A COMPARATIVE ANALYSIS OF U-NET-BASED ARCHITECTURES FOR ROBUST SEGMENTATION OF BLADDER CANCER LESIONS IN MAGNETIC RESONANCE IMAGING

Ishak Pacal, Yigitcan Cakmak

Eurasian Journal of Medicine and Oncology - 2025;9(4):268-283

Department of Computer Engineering, Faculty of Engineering, Igdir University, Igdir, Türkiye

 

Introduction: Bladder cancer (BCa) represents a significant uro-oncological challenge due to its aggressive nature and high recurrence rates. Although magnetic resonance imaging (MRI) is a cornerstone modality in BCa management, the manual segmentation of lesions is time-consuming and suffers from low reproducibility due to inter- and intra-observer variability, morphological heterogeneity, and MRI artifacts. Objective: This study aims to address these limitations by conducting a rigorous comparative evaluation of four distinct U-Net-based deep learning architectures. Methods: The models were evaluated using the publicly available, multi-center FedBCa dataset, comprising 275 T2-weighted MRI scans from 228 patients. Using a standardized training protocol, performance was rigorously assessed with a suite of quantitative metrics, including the Dice coefficient, intersection over union (IoU), and Hausdorff distance, supplemented by qualitative visual comparison.
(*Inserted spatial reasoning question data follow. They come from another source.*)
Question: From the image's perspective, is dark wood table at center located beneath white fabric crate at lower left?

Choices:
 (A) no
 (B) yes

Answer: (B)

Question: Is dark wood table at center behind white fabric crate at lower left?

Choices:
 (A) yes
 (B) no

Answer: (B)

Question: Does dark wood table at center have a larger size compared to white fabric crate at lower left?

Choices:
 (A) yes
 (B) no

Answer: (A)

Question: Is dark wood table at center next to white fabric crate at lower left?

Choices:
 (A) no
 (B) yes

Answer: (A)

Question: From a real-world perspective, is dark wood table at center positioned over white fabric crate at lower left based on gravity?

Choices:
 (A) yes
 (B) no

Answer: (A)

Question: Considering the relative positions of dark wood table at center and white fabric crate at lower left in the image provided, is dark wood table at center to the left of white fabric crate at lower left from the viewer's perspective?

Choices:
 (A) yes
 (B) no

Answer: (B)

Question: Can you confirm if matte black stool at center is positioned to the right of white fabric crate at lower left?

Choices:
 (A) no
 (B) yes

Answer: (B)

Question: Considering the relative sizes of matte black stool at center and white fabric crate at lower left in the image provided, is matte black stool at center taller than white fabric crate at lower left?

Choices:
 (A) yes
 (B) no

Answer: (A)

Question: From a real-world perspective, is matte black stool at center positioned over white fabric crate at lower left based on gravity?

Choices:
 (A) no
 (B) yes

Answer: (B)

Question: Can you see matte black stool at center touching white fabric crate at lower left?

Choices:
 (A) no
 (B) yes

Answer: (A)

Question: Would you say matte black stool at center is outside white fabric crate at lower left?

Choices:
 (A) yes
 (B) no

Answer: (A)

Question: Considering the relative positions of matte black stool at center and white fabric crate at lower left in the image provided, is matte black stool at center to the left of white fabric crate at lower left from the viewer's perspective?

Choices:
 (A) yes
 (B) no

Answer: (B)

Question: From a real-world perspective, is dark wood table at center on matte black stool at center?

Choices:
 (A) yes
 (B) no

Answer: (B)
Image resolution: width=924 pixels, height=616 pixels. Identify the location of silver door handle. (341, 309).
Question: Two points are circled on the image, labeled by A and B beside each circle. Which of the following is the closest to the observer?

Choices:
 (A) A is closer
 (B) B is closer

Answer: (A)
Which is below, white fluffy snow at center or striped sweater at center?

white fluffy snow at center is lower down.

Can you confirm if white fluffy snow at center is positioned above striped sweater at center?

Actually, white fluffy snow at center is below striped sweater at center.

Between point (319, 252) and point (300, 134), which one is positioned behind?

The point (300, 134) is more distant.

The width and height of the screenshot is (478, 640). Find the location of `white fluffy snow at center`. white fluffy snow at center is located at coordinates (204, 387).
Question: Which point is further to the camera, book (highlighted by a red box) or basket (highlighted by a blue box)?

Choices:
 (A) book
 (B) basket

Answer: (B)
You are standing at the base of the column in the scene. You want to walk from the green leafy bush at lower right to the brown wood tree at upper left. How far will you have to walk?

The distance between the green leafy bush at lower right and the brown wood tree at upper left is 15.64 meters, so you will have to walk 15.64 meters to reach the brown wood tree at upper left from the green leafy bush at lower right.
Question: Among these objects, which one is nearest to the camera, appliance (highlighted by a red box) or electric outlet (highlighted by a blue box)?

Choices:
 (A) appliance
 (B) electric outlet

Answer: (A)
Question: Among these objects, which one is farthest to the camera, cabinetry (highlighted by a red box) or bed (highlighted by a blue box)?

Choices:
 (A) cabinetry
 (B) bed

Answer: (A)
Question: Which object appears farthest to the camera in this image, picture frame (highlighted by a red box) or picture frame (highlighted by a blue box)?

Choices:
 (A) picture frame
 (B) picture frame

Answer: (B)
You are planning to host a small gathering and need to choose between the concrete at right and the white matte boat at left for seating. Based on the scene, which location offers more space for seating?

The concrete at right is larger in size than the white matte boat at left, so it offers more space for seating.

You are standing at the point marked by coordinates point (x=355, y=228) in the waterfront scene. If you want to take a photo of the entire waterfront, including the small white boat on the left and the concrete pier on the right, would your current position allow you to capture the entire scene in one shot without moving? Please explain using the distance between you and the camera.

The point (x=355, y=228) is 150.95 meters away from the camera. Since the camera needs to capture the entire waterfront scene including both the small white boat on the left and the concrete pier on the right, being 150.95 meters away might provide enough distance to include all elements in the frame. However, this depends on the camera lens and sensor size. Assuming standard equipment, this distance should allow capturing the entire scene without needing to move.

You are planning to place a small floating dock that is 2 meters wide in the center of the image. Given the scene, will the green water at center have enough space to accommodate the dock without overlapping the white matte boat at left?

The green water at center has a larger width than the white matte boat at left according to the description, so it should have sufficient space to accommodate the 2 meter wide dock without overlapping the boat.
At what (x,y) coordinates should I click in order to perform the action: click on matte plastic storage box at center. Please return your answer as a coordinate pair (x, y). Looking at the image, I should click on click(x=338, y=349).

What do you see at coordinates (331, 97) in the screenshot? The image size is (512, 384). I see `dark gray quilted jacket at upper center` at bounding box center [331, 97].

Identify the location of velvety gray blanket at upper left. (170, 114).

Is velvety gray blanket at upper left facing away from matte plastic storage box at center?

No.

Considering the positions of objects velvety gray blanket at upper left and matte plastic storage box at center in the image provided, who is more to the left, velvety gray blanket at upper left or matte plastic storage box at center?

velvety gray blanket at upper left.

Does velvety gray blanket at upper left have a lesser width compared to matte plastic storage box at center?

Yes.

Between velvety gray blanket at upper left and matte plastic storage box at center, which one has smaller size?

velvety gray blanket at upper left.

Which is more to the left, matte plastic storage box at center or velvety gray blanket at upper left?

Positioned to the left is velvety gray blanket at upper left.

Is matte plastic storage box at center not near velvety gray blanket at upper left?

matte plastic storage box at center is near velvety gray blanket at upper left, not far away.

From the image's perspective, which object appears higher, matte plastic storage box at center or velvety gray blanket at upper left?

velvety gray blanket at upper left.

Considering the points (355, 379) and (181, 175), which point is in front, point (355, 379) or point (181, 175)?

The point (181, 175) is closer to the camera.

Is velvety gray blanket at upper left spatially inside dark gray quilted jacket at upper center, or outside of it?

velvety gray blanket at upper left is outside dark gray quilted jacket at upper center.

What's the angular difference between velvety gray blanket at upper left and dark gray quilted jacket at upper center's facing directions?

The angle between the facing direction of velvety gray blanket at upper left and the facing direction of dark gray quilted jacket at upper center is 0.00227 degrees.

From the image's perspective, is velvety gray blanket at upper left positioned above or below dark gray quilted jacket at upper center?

Results: Cross-scale mixer U-Net (CMUNet) achieved the best overall performance, yielding the highest Dice coefficient (0.7937), IoU (0.7033), and boundary delineation accuracy (Hausdorff distance: 8.4550 mm. Architectural trade-offs were evident: CMUNeXt was the most computationally efficient and offered the highest lesion sensitivity (0.9656), whereas Attention U-Net recorded the highest precision (0.8380). Conclusion: CMUNet provides the most balanced and accurate performance for BCa segmentation. However, the optimal architecture choice is application-dependent; high-sensitivity models such as CMUNeXt are ideal for screening, while high-precision models like Attention U-Net are better suited for treatment planning. Deep learning models serve as powerful assistive tools to improve efficiency and objectivity in clinical workflows, though expert oversight remains essential. The top model's accuracy approached, but did not surpass, the inter-rater reliability of human experts (Dice: 0.870).